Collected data
=-=-=-=-=

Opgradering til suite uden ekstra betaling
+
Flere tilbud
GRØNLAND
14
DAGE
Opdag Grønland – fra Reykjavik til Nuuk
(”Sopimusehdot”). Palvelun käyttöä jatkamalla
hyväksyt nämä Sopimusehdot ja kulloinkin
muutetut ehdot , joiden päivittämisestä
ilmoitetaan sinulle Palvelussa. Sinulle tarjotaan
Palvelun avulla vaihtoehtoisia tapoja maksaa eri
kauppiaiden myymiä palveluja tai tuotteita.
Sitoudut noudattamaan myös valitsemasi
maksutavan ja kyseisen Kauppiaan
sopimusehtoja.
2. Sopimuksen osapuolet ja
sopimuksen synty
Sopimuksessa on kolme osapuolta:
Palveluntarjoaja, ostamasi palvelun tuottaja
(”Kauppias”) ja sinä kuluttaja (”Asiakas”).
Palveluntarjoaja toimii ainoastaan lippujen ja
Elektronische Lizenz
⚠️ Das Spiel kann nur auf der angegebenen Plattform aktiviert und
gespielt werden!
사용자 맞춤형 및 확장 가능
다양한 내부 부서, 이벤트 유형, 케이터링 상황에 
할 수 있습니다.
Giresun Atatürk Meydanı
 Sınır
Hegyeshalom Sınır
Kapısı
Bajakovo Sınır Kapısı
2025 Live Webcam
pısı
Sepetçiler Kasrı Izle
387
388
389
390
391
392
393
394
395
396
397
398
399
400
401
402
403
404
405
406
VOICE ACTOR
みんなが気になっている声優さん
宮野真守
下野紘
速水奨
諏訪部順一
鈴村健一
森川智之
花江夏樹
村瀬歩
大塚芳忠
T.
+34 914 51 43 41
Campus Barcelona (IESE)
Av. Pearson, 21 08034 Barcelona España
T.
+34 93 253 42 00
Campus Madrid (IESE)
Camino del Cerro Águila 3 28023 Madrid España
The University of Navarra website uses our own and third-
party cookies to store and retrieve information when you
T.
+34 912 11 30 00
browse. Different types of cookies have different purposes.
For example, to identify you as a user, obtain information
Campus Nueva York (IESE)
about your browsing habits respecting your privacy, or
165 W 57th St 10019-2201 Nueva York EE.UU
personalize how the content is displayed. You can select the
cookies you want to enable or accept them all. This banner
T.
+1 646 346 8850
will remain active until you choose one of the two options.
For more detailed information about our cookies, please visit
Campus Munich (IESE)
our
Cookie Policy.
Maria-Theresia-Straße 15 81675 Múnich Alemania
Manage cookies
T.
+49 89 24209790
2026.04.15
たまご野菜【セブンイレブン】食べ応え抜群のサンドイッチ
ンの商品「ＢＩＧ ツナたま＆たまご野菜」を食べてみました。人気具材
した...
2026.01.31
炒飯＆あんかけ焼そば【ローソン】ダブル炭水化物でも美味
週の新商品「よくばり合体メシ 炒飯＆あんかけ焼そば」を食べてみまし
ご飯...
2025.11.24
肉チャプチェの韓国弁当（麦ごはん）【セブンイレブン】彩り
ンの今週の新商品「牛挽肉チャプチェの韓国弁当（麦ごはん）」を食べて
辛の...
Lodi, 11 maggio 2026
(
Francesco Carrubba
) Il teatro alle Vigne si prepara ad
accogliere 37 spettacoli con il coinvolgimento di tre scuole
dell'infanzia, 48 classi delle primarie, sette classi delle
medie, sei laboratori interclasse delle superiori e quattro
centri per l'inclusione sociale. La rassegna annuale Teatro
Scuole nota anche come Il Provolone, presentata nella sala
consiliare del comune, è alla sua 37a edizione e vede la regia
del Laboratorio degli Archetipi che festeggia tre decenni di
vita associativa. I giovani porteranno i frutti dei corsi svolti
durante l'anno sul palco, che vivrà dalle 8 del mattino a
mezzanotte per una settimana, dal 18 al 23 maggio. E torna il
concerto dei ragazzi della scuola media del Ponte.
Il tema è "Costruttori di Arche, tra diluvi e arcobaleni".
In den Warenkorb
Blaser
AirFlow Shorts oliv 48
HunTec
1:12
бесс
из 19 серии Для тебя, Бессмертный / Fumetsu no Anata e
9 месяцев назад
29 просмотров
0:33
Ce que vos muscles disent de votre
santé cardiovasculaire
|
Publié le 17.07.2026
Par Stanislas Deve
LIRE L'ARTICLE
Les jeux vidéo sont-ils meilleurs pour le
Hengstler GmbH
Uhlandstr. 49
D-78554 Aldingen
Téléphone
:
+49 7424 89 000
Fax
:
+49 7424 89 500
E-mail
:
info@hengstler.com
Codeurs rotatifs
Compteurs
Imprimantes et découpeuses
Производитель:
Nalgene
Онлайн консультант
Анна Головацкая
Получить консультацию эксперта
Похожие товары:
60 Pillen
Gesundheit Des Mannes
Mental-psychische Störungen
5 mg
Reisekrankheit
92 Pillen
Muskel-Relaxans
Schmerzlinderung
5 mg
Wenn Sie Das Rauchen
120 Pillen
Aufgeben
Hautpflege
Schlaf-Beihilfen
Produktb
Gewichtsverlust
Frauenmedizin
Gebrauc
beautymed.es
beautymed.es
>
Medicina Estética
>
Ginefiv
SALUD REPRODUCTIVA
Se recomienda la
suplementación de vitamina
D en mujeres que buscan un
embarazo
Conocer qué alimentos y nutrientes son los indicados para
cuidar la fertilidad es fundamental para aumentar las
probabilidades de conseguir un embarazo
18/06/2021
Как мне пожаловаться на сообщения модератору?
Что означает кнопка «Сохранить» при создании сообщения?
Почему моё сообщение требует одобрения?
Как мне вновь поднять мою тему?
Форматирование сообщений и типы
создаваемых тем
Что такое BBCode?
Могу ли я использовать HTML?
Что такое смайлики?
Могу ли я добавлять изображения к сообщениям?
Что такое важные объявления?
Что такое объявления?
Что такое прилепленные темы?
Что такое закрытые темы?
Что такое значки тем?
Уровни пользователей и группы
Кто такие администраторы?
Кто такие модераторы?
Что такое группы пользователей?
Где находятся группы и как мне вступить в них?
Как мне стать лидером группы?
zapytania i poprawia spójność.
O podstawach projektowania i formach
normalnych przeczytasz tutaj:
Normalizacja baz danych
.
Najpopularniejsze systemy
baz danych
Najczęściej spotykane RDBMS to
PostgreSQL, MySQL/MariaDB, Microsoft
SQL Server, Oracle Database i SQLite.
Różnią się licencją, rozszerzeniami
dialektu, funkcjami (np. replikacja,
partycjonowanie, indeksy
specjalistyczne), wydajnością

=-=-=-=-=

**Task objective**
Every line holding the word "Sopimusehdot" should be copied out of the records above.

**Final answer**
(”Sopimusehdot”). Palvelun käyttöä jatkamalla
hyväksyt nämä Sopimusehdot ja kulloinkin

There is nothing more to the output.